Hikers report seeing missing Las Vegas man in Colorado days ago
After more than two days of searching in deep snow, officials have heard from hikers about where a missing Las Vegas man was last seen in the Rocky Mountain National Park.
Search and rescue teams have been looking for Micah Tice, 20, since Tuesday morning in the Colorado park. Park officials on Thursday morning heard from hikers who last saw Tice in the Longs Peak area of the park on Saturday morning.
Tice, whose Facebook account shows he graduated from Rancho High School in 2016, is a cadet candidate at the U.S. Air Force Academy Preparatory School. The Air Force Academy notified the park that Tice was missing when he did not return to school after the Thanksgiving break. His car was found at the Longs Peak Trailhead on Monday.
Officials previously believed Tice was last heard from on Friday.
The hikers told the park they talked and hiked with Tice for about 20 minutes between 7:30 and 8 a.m. Saturday. They said Tice reported he started from the Longs Peak Trailhead at 6:30 a.m.
The hikers last saw Tice near the Battle Mountain area along the Longs Peak Trail as “visibility and weather conditions continued to deteriorate,” according to a Thursday news release.
Longs Peak is the highest mountain in the park at more than 14,000 feet, according to the park’s website. It is known as a difficult mountaineering route with many accidents.
Tice’s mother, Janice Tice, said Wednesday that her son researched the weather and chose to pursue the route before temperatures dropped to zero.
“He will survive and we will find him,” she said Wednesday.
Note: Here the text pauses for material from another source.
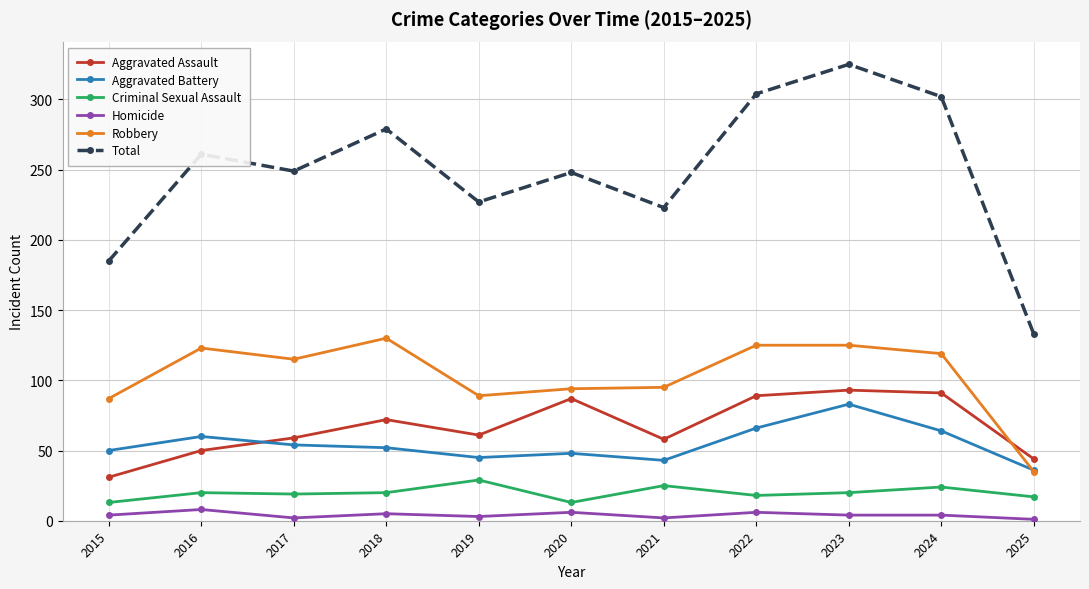

True or false: Total has more than 0 points higher than both neighbors.

True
On her Facebook page and in text messages to the Las Vegas Review-Journal, she said her son “has all the tools necessary to survive.” She said one of her other sons recently told her that Micah Tice was prepared for the hike, and that he has hiked the trail several times in groups.
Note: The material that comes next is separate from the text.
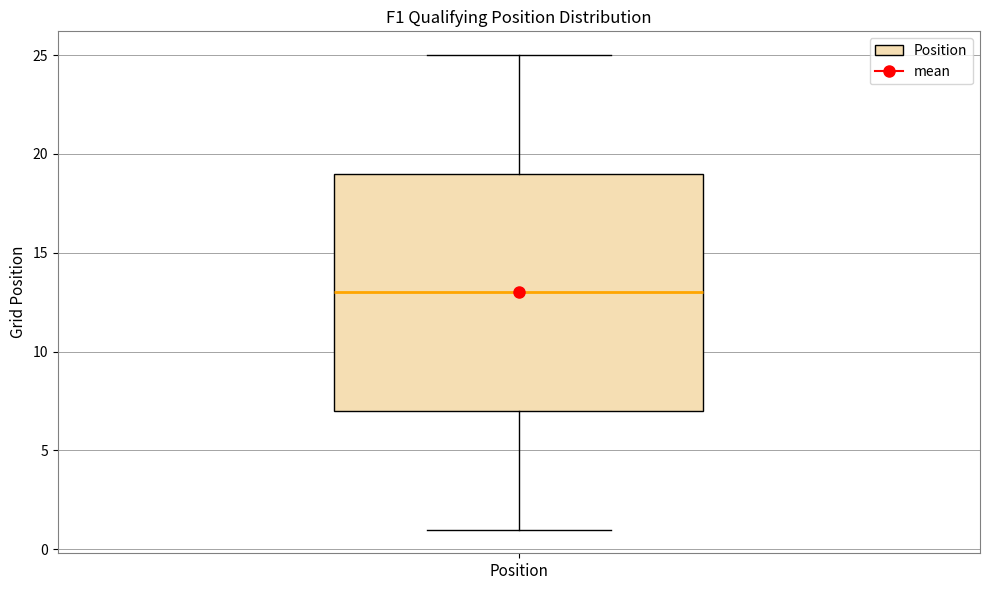

Read this box plot against the y-axis: the position of the median line, the range covered by the box, and the ends of both whiskers. The values are not printed on the chart, so give them approximately, as read against the axis.

median 13, box 7 to 19, whiskers 1 to 25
Janie Tice said Wednesday that her son had “several thousands of dollars worth of equipment” for the hike, including food, shelter, medical supplies and a water filtration system.
Search efforts continued Thursday, but like Wednesday, searchers could not venture higher than 12,000 feet because of high winds. A Colorado National Guard helicopter crew had only been able to search in the area for a brief time Tuesday because of the wind, the park said.
Weather on Saturday as Tice hiked included blizzard conditions with extremely high winds, bitter cold temperatures and snow accumulation, the park said.
Searchers helping the national park team Thursday included Rocky Mountain Rescue, Air Force Academy Mountaineering Club, Diamond Peaks Ski Patrol and Colorado’s Larimer County Search and Rescue. Thursday’s weather saw chest-deep snow, high avalanche danger, strong wind gusts and a bitter wind chill, the park said.
Thursday’s search included areas in and around the Longs Peak Trail, the East Longs Peak Trail, Granite Pass, the Jim’s Grove area, the Boulder Brook Trail area, and the Storm Pass area, the park said.
Park rangers asked anyone who has been in the Longs Peak area since Saturday morning, or who may have had contact with Tice regarding his planned route, to call the Rocky Mountain National Park at 970-586-1204.